**What this task involves:**
Below are records; please write out exactly the lines from the first line through the line containing "(fp_line (start -26.799 -1.155)", with no pictures.

[Entries taken from a collection]
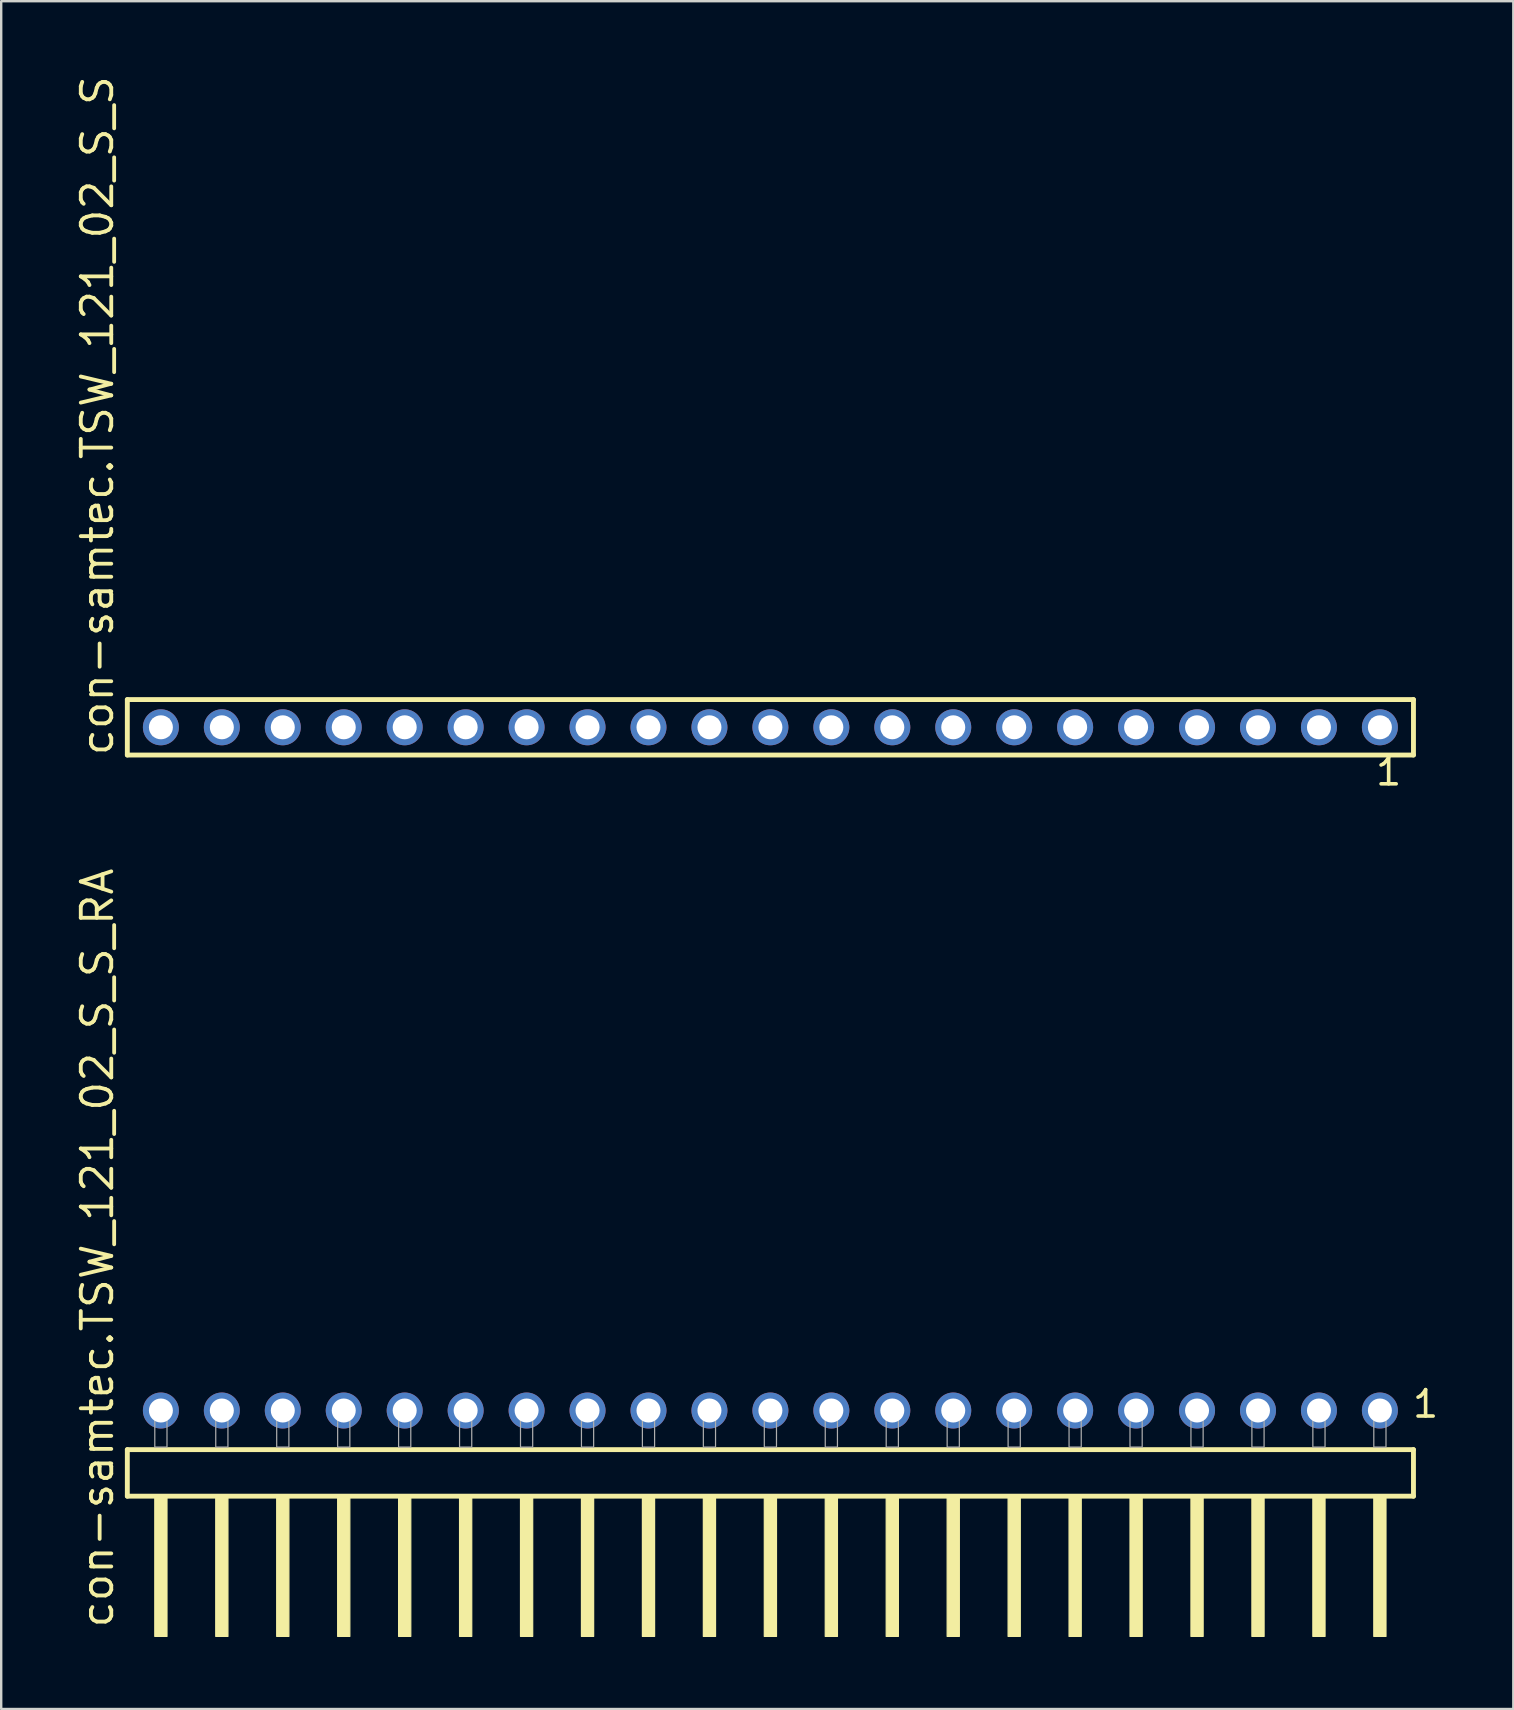
<source format=kicad_pcb>
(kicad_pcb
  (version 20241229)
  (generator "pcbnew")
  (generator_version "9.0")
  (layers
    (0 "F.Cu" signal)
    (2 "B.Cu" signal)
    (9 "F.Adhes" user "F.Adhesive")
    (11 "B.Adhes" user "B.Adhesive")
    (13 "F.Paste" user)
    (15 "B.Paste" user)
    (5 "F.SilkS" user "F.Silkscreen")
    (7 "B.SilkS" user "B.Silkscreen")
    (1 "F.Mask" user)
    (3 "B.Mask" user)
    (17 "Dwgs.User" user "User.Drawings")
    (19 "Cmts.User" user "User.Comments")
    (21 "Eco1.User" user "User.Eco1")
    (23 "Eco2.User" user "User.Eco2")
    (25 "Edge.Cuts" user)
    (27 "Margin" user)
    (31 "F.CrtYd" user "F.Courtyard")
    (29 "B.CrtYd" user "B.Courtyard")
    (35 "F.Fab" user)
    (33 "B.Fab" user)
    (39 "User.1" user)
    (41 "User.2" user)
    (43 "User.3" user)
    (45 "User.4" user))
  (footprint "con-samtec.TSW_121_02_S_S"
    (layer "F.Cu")
    (at 29.055 27.259)
    (property "Reference" "con-samtec.TSW_121_02_S_S" (at -27.305 1.27 90) (layer "F.SilkS") (effects (font (size 1.27 1.27) (thickness 0.16)) (justify left bottom)))
    (attr through_hole)
    (fp_line (start -26.799 -1.155) (end 26.799 -1.155) (stroke (width 0.203) (type default)) (layer "F.SilkS"))
    (fp_line (start -26.799 1.155) (end -26.799 -1.155) (stroke (width 0.203) (type default)) (layer "F.SilkS"))
    (fp_line (start 26.799 -1.155) (end 26.799 1.155) (stroke (width 0.203) (type default)) (layer "F.SilkS"))
    (fp_line (start 26.799 1.155) (end -26.799 1.155) (stroke (width 0.203) (type default)) (layer "F.SilkS"))
    (fp_rect (start -25.75 0.35) (end -25.05 -0.35) (stroke (width 0.05) (type default)) (fill no) (layer "F.Fab"))
    (fp_rect (start -23.21 0.35) (end -22.51 -0.35) (stroke (width 0.05) (type default)) (fill no) (layer "F.Fab"))
    (fp_rect (start -20.67 0.35) (end -19.97 -0.35) (stroke (width 0.05) (type default)) (fill no) (layer "F.Fab"))
    (fp_rect (start -18.13 0.35) (end -17.43 -0.35) (stroke (width 0.05) (type default)) (fill no) (layer "F.Fab"))
    (fp_rect (start -15.59 0.35) (end -14.89 -0.35) (stroke (width 0.05) (type default)) (fill no) (layer "F.Fab"))
    (fp_rect (start -13.05 0.35) (end -12.35 -0.35) (stroke (width 0.05) (type default)) (fill no) (layer "F.Fab"))
    (fp_rect (start -10.51 0.35) (end -9.81 -0.35) (stroke (width 0.05) (type default)) (fill no) (layer "F.Fab"))
    (fp_rect (start -7.97 0.35) (end -7.27 -0.35) (stroke (width 0.05) (type default)) (fill no) (layer "F.Fab"))
    (fp_rect (start -5.43 0.35) (end -4.73 -0.35) (stroke (width 0.05) (type default)) (fill no) (layer "F.Fab"))
    (fp_rect (start -2.89 0.35) (end -2.19 -0.35) (stroke (width 0.05) (type default)) (fill no) (layer "F.Fab"))
    (fp_rect (start -0.35 0.35) (end 0.35 -0.35) (stroke (width 0.05) (type default)) (fill no) (layer "F.Fab"))
    (fp_rect (start 2.19 0.35) (end 2.89 -0.35) (stroke (width 0.05) (type default)) (fill no) (layer "F.Fab"))
    (fp_rect (start 4.73 0.35) (end 5.43 -0.35) (stroke (width 0.05) (type default)) (fill no) (layer "F.Fab"))
    (fp_rect (start 7.27 0.35) (end 7.97 -0.35) (stroke (width 0.05) (type default)) (fill no) (layer "F.Fab"))
    (fp_rect (start 9.81 0.35) (end 10.51 -0.35) (stroke (width 0.05) (type default)) (fill no) (layer "F.Fab"))
    (fp_rect (start 12.35 0.35) (end 13.05 -0.35) (stroke (width 0.05) (type default)) (fill no) (layer "F.Fab"))
    (fp_rect (start 14.89 0.35) (end 15.59 -0.35) (stroke (width 0.05) (type default)) (fill no) (layer "F.Fab"))
    (fp_rect (start 17.43 0.35) (end 18.13 -0.35) (stroke (width 0.05) (type default)) (fill no) (layer "F.Fab"))
    (fp_rect (start 19.97 0.35) (end 20.67 -0.35) (stroke (width 0.05) (type default)) (fill no) (layer "F.Fab"))
    (fp_rect (start 22.51 0.35) (end 23.21 -0.35) (stroke (width 0.05) (type default)) (fill no) (layer "F.Fab"))
    (fp_rect (start 25.05 0.35) (end 25.75 -0.35) (stroke (width 0.05) (type default)) (fill no) (layer "F.Fab"))
    (fp_text user "1" (at 25.142 2.498 0) (layer "F.SilkS") (effects (font (size 1.1 1.1) (thickness 0.15)) (justify left bottom)))
    (pad "1" thru_hole circle (at 25.4 0 180) (size 1.5 1.5) (drill 1) (layers "*.Cu" "*.Mask"))
    (pad "2" thru_hole circle (at 22.86 0 180) (size 1.5 1.5) (drill 1) (layers "*.Cu" "*.Mask"))
    (pad "3" thru_hole circle (at 20.32 0 180) (size 1.5 1.5) (drill 1) (layers "*.Cu" "*.Mask"))
    (pad "4" thru_hole circle (at 17.78 0 180) (size 1.5 1.5) (drill 1) (layers "*.Cu" "*.Mask"))
    (pad "5" thru_hole circle (at 15.24 0 180) (size 1.5 1.5) (drill 1) (layers "*.Cu" "*.Mask"))
    (pad "6" thru_hole circle (at 12.7 0 180) (size 1.5 1.5) (drill 1) (layers "*.Cu" "*.Mask"))
    (pad "7" thru_hole circle (at 10.16 0 180) (size 1.5 1.5) (drill 1) (layers "*.Cu" "*.Mask"))
    (pad "8" thru_hole circle (at 7.62 0 180) (size 1.5 1.5) (drill 1) (layers "*.Cu" "*.Mask"))
    (pad "9" thru_hole circle (at 5.08 0 180) (size 1.5 1.5) (drill 1) (layers "*.Cu" "*.Mask"))
    (pad "10" thru_hole circle (at 2.54 0 180) (size 1.5 1.5) (drill 1) (layers "*.Cu" "*.Mask"))
    (pad "11" thru_hole circle (at 0 0 180) (size 1.5 1.5) (drill 1) (layers "*.Cu" "*.Mask"))
    (pad "12" thru_hole circle (at -2.54 0 180) (size 1.5 1.5) (drill 1) (layers "*.Cu" "*.Mask"))
    (pad "13" thru_hole circle (at -5.08 0 180) (size 1.5 1.5) (drill 1) (layers "*.Cu" "*.Mask"))
    (pad "14" thru_hole circle (at -7.62 0 180) (size 1.5 1.5) (drill 1) (layers "*.Cu" "*.Mask"))
    (pad "15" thru_hole circle (at -10.16 0 180) (size 1.5 1.5) (drill 1) (layers "*.Cu" "*.Mask"))
    (pad "16" thru_hole circle (at -12.7 0 180) (size 1.5 1.5) (drill 1) (layers "*.Cu" "*.Mask"))
    (pad "17" thru_hole circle (at -15.24 0 180) (size 1.5 1.5) (drill 1) (layers "*.Cu" "*.Mask"))
    (pad "18" thru_hole circle (at -17.78 0 180) (size 1.5 1.5) (drill 1) (layers "*.Cu" "*.Mask"))
    (pad "19" thru_hole circle (at -20.32 0 180) (size 1.5 1.5) (drill 1) (layers "*.Cu" "*.Mask"))
    (pad "20" thru_hole circle (at -22.86 0 180) (size 1.5 1.5) (drill 1) (layers "*.Cu" "*.Mask"))
    (pad "21" thru_hole circle (at -25.4 0 180) (size 1.5 1.5) (drill 1) (layers "*.Cu" "*.Mask")))
  (footprint "con-samtec.TSW_121_02_S_S_RA"
    (layer "F.Cu")
    (at 29.055 57.255)
    (property "Reference" "con-samtec.TSW_121_02_S_S_RA" (at -27.305 7.62 90) (layer "F.SilkS") (effects (font (size 1.27 1.27) (thickness 0.16)) (justify left bottom)))
    (attr through_hole)
    (fp_line (start -26.799 0.106) (end -26.799 2.046) (stroke (width 0.203) (type default)) (layer "F.SilkS"))
    (fp_line (start -26.799 2.046) (end 26.799 2.046) (stroke (width 0.203) (type default)) (layer "F.SilkS"))
    (fp_line (start 26.799 0.106) (end -26.799 0.106) (stroke (width 0.203) (type default)) (layer "F.SilkS"))
    (fp_line (start 26.799 2.046) (end 26.799 0.106) (stroke (width 0.203) (type default)) (layer "F.SilkS"))
    (fp_rect (start -25.654 7.89) (end -25.146 2.04) (stroke (width 0.05) (type default)) (fill yes) (layer "F.SilkS"))
    (fp_rect (start -23.114 7.89) (end -22.606 2.04) (stroke (width 0.05) (type default)) (fill yes) (layer "F.SilkS"))
    (fp_rect (start -20.574 7.89) (end -20.066 2.04) (stroke (width 0.05) (type default)) (fill yes) (layer "F.SilkS"))
    (fp_rect (start -18.034 7.89) (end -17.526 2.04) (stroke (width 0.05) (type default)) (fill yes) (layer "F.SilkS"))
    (fp_rect (start -15.494 7.89) (end -14.986 2.04) (stroke (width 0.05) (type default)) (fill yes) (layer "F.SilkS"))
    (fp_rect (start -12.954 7.89) (end -12.446 2.04) (stroke (width 0.05) (type default)) (fill yes) (layer "F.SilkS"))
    (fp_rect (start -10.414 7.89) (end -9.906 2.04) (stroke (width 0.05) (type default)) (fill yes) (layer "F.SilkS"))
    (fp_rect (start -7.874 7.89) (end -7.366 2.04) (stroke (width 0.05) (type default)) (fill yes) (layer "F.SilkS"))
    (fp_rect (start -5.334 7.89) (end -4.826 2.04) (stroke (width 0.05) (type default)) (fill yes) (layer "F.SilkS"))
    (fp_rect (start -2.794 7.89) (end -2.286 2.04) (stroke (width 0.05) (type default)) (fill yes) (layer "F.SilkS"))
    (fp_rect (start -0.254 7.89) (end 0.254 2.04) (stroke (width 0.05) (type default)) (fill yes) (layer "F.SilkS"))
    (fp_rect (start 2.286 7.89) (end 2.794 2.04) (stroke (width 0.05) (type default)) (fill yes) (layer "F.SilkS"))
    (fp_rect (start 4.826 7.89) (end 5.334 2.04) (stroke (width 0.05) (type default)) (fill yes) (layer "F.SilkS"))
    (fp_rect (start 7.366 7.89) (end 7.874 2.04) (stroke (width 0.05) (type default)) (fill yes) (layer "F.SilkS"))
    (fp_rect (start 9.906 7.89) (end 10.414 2.04) (stroke (width 0.05) (type default)) (fill yes) (layer "F.SilkS"))
    (fp_rect (start 12.446 7.89) (end 12.954 2.04) (stroke (width 0.05) (type default)) (fill yes) (layer "F.SilkS"))
    (fp_rect (start 14.986 7.89) (end 15.494 2.04) (stroke (width 0.05) (type default)) (fill yes) (layer "F.SilkS"))
    (fp_rect (start 17.526 7.89) (end 18.034 2.04) (stroke (width 0.05) (type default)) (fill yes) (layer "F.SilkS"))
    (fp_rect (start 20.066 7.89) (end 20.574 2.04) (stroke (width 0.05) (type default)) (fill yes) (layer "F.SilkS"))
    (fp_rect (start 22.606 7.89) (end 23.114 2.04) (stroke (width 0.05) (type default)) (fill yes) (layer "F.SilkS"))
    (fp_rect (start 25.146 7.89) (end 25.654 2.04) (stroke (width 0.05) (type default)) (fill yes) (layer "F.SilkS"))
    (fp_rect (start -25.654 0) (end -25.146 -1.778) (stroke (width 0.05) (type default)) (fill no) (layer "F.Fab"))
    (fp_rect (start -23.114 0) (end -22.606 -1.778) (stroke (width 0.05) (type default)) (fill no) (layer "F.Fab"))
    (fp_rect (start -20.574 0) (end -20.066 -1.778) (stroke (width 0.05) (type default)) (fill no) (layer "F.Fab"))
    (fp_rect (start -18.034 0) (end -17.526 -1.778) (stroke (width 0.05) (type default)) (fill no) (layer "F.Fab"))
    (fp_rect (start -15.494 0) (end -14.986 -1.778) (stroke (width 0.05) (type default)) (fill no) (layer "F.Fab"))
    (fp_rect (start -12.954 0) (end -12.446 -1.778) (stroke (width 0.05) (type default)) (fill no) (layer "F.Fab"))
    (fp_rect (start -10.414 0) (end -9.906 -1.778) (stroke (width 0.05) (type default)) (fill no) (layer "F.Fab"))
    (fp_rect (start -7.874 0) (end -7.366 -1.778) (stroke (width 0.05) (type default)) (fill no) (layer "F.Fab"))
    (fp_rect (start -5.334 0) (end -4.826 -1.778) (stroke (width 0.05) (type default)) (fill no) (layer "F.Fab"))
    (fp_rect (start -2.794 0) (end -2.286 -1.778) (stroke (width 0.05) (type default)) (fill no) (layer "F.Fab"))
    (fp_rect (start -0.254 0) (end 0.254 -1.778) (stroke (width 0.05) (type default)) (fill no) (layer "F.Fab"))
    (fp_rect (start 2.286 0) (end 2.794 -1.778) (stroke (width 0.05) (type default)) (fill no) (layer "F.Fab"))
    (fp_rect (start 4.826 0) (end 5.334 -1.778) (stroke (width 0.05) (type default)) (fill no) (layer "F.Fab"))
    (fp_rect (start 7.366 0) (end 7.874 -1.778) (stroke (width 0.05) (type default)) (fill no) (layer "F.Fab"))
    (fp_rect (start 9.906 0) (end 10.414 -1.778) (stroke (width 0.05) (type default)) (fill no) (layer "F.Fab"))
    (fp_rect (start 12.446 0) (end 12.954 -1.778) (stroke (width 0.05) (type default)) (fill no) (layer "F.Fab"))
    (fp_rect (start 14.986 0) (end 15.494 -1.778) (stroke (width 0.05) (type default)) (fill no) (layer "F.Fab"))
    (fp_rect (start 17.526 0) (end 18.034 -1.778) (stroke (width 0.05) (type default)) (fill no) (layer "F.Fab"))
    (fp_rect (start 20.066 0) (end 20.574 -1.778) (stroke (width 0.05) (type default)) (fill no) (layer "F.Fab"))
    (fp_rect (start 22.606 0) (end 23.114 -1.778) (stroke (width 0.05) (type default)) (fill no) (layer "F.Fab"))
    (fp_rect (start 25.146 0) (end 25.654 -1.778) (stroke (width 0.05) (type default)) (fill no) (layer "F.Fab"))
    (fp_text user "1" (at 26.682 -1.152 0) (layer "F.SilkS") (effects (font (size 1.1 1.1) (thickness 0.15)) (justify left bottom)))
    (pad "1" thru_hole circle (at 25.4 -1.524 180) (size 1.5 1.5) (drill 1) (layers "*.Cu" "*.Mask"))
    (pad "2" thru_hole circle (at 22.86 -1.524 180) (size 1.5 1.5) (drill 1) (layers "*.Cu" "*.Mask"))
    (pad "3" thru_hole circle (at 20.32 -1.524 180) (size 1.5 1.5) (drill 1) (layers "*.Cu" "*.Mask"))
    (pad "4" thru_hole circle (at 17.78 -1.524 180) (size 1.5 1.5) (drill 1) (layers "*.Cu" "*.Mask"))
    (pad "5" thru_hole circle (at 15.24 -1.524 180) (size 1.5 1.5) (drill 1) (layers "*.Cu" "*.Mask"))
    (pad "6" thru_hole circle (at 12.7 -1.524 180) (size 1.5 1.5) (drill 1) (layers "*.Cu" "*.Mask"))
    (pad "7" thru_hole circle (at 10.16 -1.524 180) (size 1.5 1.5) (drill 1) (layers "*.Cu" "*.Mask"))
    (pad "8" thru_hole circle (at 7.62 -1.524 180) (size 1.5 1.5) (drill 1) (layers "*.Cu" "*.Mask"))
    (pad "9" thru_hole circle (at 5.08 -1.524 180) (size 1.5 1.5) (drill 1) (layers "*.Cu" "*.Mask"))
    (pad "10" thru_hole circle (at 2.54 -1.524 180) (size 1.5 1.5) (drill 1) (layers "*.Cu" "*.Mask"))
    (pad "11" thru_hole circle (at 0 -1.524 180) (size 1.5 1.5) (drill 1) (layers "*.Cu" "*.Mask"))
    (pad "12" thru_hole circle (at -2.54 -1.524 180) (size 1.5 1.5) (drill 1) (layers "*.Cu" "*.Mask"))
    (pad "13" thru_hole circle (at -5.08 -1.524 180) (size 1.5 1.5) (drill 1) (layers "*.Cu" "*.Mask"))
    (pad "14" thru_hole circle (at -7.62 -1.524 180) (size 1.5 1.5) (drill 1) (layers "*.Cu" "*.Mask"))
    (pad "15" thru_hole circle (at -10.16 -1.524 180) (size 1.5 1.5) (drill 1) (layers "*.Cu" "*.Mask"))
    (pad "16" thru_hole circle (at -12.7 -1.524 180) (size 1.5 1.5) (drill 1) (layers "*.Cu" "*.Mask"))
    (pad "17" thru_hole circle (at -15.24 -1.524 180) (size 1.5 1.5) (drill 1) (layers "*.Cu" "*.Mask"))
    (pad "18" thru_hole circle (at -17.78 -1.524 180) (size 1.5 1.5) (drill 1) (layers "*.Cu" "*.Mask"))
    (pad "19" thru_hole circle (at -20.32 -1.524 180) (size 1.5 1.5) (drill 1) (layers "*.Cu" "*.Mask"))
    (pad "20" thru_hole circle (at -22.86 -1.524 180) (size 1.5 1.5) (drill 1) (layers "*.Cu" "*.Mask"))
    (pad "21" thru_hole circle (at -25.4 -1.524 180) (size 1.5 1.5) (drill 1) (layers "*.Cu" "*.Mask")))
  (gr_rect
    (start -3 -3)
    (end 60.015 68.17)
    (stroke (width 0.1) (type default))
    (fill no)
    (layer "Edge.Cuts")))
</source>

**Solved problem:**
<source format=kicad_pcb>
(kicad_pcb
  (version 20241229)
  (generator "pcbnew")
  (generator_version "9.0")
  (layers
    (0 "F.Cu" signal)
    (2 "B.Cu" signal)
    (9 "F.Adhes" user "F.Adhesive")
    (11 "B.Adhes" user "B.Adhesive")
    (13 "F.Paste" user)
    (15 "B.Paste" user)
    (5 "F.SilkS" user "F.Silkscreen")
    (7 "B.SilkS" user "B.Silkscreen")
    (1 "F.Mask" user)
    (3 "B.Mask" user)
    (17 "Dwgs.User" user "User.Drawings")
    (19 "Cmts.User" user "User.Comments")
    (21 "Eco1.User" user "User.Eco1")
    (23 "Eco2.User" user "User.Eco2")
    (25 "Edge.Cuts" user)
    (27 "Margin" user)
    (31 "F.CrtYd" user "F.Courtyard")
    (29 "B.CrtYd" user "B.Courtyard")
    (35 "F.Fab" user)
    (33 "B.Fab" user)
    (39 "User.1" user)
    (41 "User.2" user)
    (43 "User.3" user)
    (45 "User.4" user))
  (footprint "con-samtec.TSW_121_02_S_S"
    (layer "F.Cu")
    (at 29.055 27.259)
    (property "Reference" "con-samtec.TSW_121_02_S_S" (at -27.305 1.27 90) (layer "F.SilkS") (effects (font (size 1.27 1.27) (thickness 0.16)) (justify left bottom)))
    (attr through_hole)
    (fp_line (start -26.799 -1.155) (end 26.799 -1.155) (stroke (width 0.203) (type default)) (layer "F.SilkS"))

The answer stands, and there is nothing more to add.